15. compositionss according to claim 14, wherein said compositions comprises the described biocompatible polymer of from about 0.25% to about 5% (w/v or w/w).

16. compositionss according to claim 1, wherein said compositions also comprises albumin.

17. compositions according to claim 16, wherein said albumin is scattered in or is packaged in described silk substrate.

18. compositionss according to claim 16, wherein said albumin is bovine serum albumin.

19. compositionss according to claim 16, wherein said albumin is human serum albumin.

20. according to the compositions in claim 16 described in any one, and wherein albuminous amount is from about 0.5% to about 25% (w/v or w/w) in the composition.

21. compositions according to claim 20, wherein albuminous amount is about 5% (w/v or w/w) in the composition.

22. compositionss according to claim 1, wherein said compositions is injectable.

23. compositionss according to claim 1, wherein said compositions comprises:

24. compositionss according to claim 1, wherein said compositions comprises:

(iii) albumin of optionally about 5% (w/v).

25. compositionss according to claim 1, wherein said compositions provides and makes described GLP-1 receptor stimulating agent at least about the sustained release in a period of time of 1 week.

26. compositionss according to claim 1, wherein said GLP-1 receptor stimulating agent is to discharge from described silk substrate from the speed of about 5 μ g/ days to about 60 μ g/ days.

27. compositionss according to claim 26, wherein said GLP-1 receptor stimulating agent discharges from described silk substrate with the speed of about 10 μ g/ days.

28. compositionss according to claim 1, therapeutical effect persistent period of wherein said GLP-1 receptor stimulating agent compared with the therapeutical effect persistent period do not existed in described silk substrate situation to the youthful and the elderly 1 day.

29. a pharmaceutical composition, described pharmaceutical composition comprises continual delivery compositions according to claim 1 and pharmaceutically acceptable carrier.

30. 1 kinds for treating the method for diabetes or prediabetes situation in experimenter, described method comprises needs its experimenter compositions according to claim 1.

31. methods according to claim 30, the administration frequency of wherein said compositions is lower than the administration frequency when there is not described silk substrate when giving mutually commensurability GLP-1 receptor stimulating agent.

32. methods according to claim 31, the reduction by 1/2 compared with administration frequency when giving described GLP receptor stimulating agent when there is not described silk substrate of wherein said administration frequency.

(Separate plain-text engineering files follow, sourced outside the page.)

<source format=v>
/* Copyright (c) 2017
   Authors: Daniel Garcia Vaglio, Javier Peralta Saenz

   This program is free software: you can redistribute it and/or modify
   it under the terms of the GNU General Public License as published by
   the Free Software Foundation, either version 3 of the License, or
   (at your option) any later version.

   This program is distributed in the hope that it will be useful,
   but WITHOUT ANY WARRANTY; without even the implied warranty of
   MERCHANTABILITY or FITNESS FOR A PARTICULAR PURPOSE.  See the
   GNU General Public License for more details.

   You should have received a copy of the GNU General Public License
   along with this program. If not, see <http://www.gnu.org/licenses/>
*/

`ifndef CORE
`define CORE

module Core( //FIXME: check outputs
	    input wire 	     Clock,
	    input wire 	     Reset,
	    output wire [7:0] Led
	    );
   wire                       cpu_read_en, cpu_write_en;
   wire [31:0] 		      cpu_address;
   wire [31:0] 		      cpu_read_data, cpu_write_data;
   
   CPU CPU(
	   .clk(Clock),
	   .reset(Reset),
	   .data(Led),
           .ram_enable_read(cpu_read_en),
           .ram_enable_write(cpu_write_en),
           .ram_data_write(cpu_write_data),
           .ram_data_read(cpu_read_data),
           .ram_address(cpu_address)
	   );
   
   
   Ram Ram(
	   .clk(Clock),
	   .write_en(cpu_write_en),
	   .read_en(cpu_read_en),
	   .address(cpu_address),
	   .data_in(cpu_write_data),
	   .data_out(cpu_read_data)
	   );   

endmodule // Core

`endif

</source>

33. methods according to claim 30, wherein said administration be no more than monthly 1 time, be no more than every two weeks 1 time, be no more than every 3 weeks 1 time, be no more than monthly 1 time, be no more than every two months 1 time, be no more than every 4 months 1 time or be no more than every 6 months 1 time.

34. 1 kinds of drug delivery devices, described drug delivery device comprises compositions according to claim 1.

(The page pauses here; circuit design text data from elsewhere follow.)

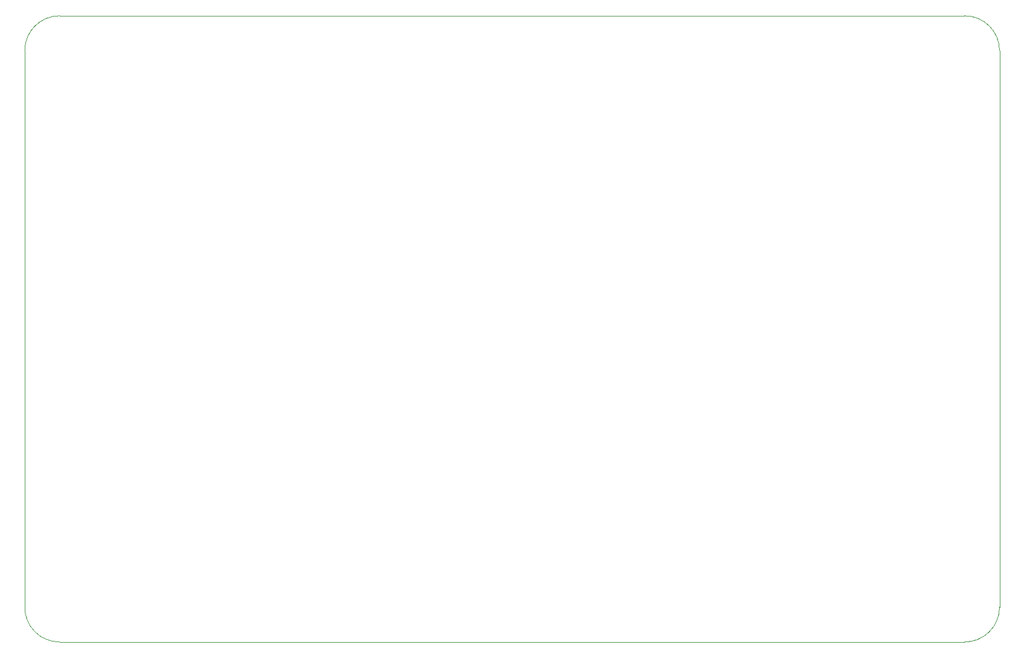
<source format=gm1>
%TF.GenerationSoftware,KiCad,Pcbnew,8.0.0*%
%TF.CreationDate,2024-04-03T13:41:32-04:00*%
%TF.ProjectId,SurgicalLightBoostConverterModule,53757267-6963-4616-9c4c-69676874426f,rev?*%
%TF.SameCoordinates,Original*%
%TF.FileFunction,Profile,NP*%
%FSLAX46Y46*%
G04 Gerber Fmt 4.6, Leading zero omitted, Abs format (unit mm)*
G04 Created by KiCad (PCBNEW 8.0.0) date 2024-04-03 13:41:32*
%MOMM*%
%LPD*%
G01*
G04 APERTURE LIST*
%TA.AperFunction,Profile*%
%ADD10C,0.100000*%
%TD*%
G04 APERTURE END LIST*
D10*
X25000000Y-110000000D02*
G75*
G02*
X20000000Y-105000000I0J5000000D01*
G01*
X155000000Y-20000000D02*
G75*
G02*
X160000000Y-25000000I0J-5000000D01*
G01*
X25000000Y-20000000D02*
X155000000Y-20000000D01*
X20000000Y-25000000D02*
G75*
G02*
X25000000Y-20000000I5000000J0D01*
G01*
X160000000Y-105000000D02*
G75*
G02*
X155000000Y-110000000I-5000000J0D01*
G01*
X155000000Y-110000000D02*
X25000000Y-110000000D01*
X160000000Y-25000000D02*
X160000000Y-105000000D01*
X20000000Y-105000000D02*
X20000000Y-25000000D01*
M02*

</source>
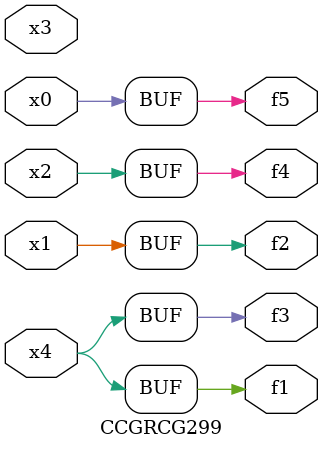
<source format=v>
module CCGRCG299(
	input x0, x1, x2, x3, x4,
	output f1, f2, f3, f4, f5
);
	assign f1 = x4;
	assign f2 = x1;
	assign f3 = x4;
	assign f4 = x2;
	assign f5 = x0;
endmodule

</source>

35. drug delivery device according to claim 34, wherein said drug delivery device is the syringe with injection needle.

36. drug delivery devices according to claim 35, wherein said device is implant.

37. 1 kinds of test kits, described test kit comprises the drug delivery device described in any one in compositions according to claim 1 or claim 34.

38. according to test kit according to claim 37, described test kit also comprises at least one syringe and an injection needle.

39. according to test kit according to claim 37, and described test kit also comprises anesthetis.

40. according to test kit according to claim 37, and described test kit also comprises antiseptic.

41. according to test kit according to claim 37, and described test kit also comprises operation instruction.

42. prepare a method for continual delivery compositions according to claim 1, described method comprises:

(ii) in described silk solution induced gelatination to form silk hydrogel,

43. methods according to claim 42, wherein said induced gelatination is by imposing shear stress, imposes sonicated or supersound process, the pH of the described silk solution of adjustment or its combination in any and realize.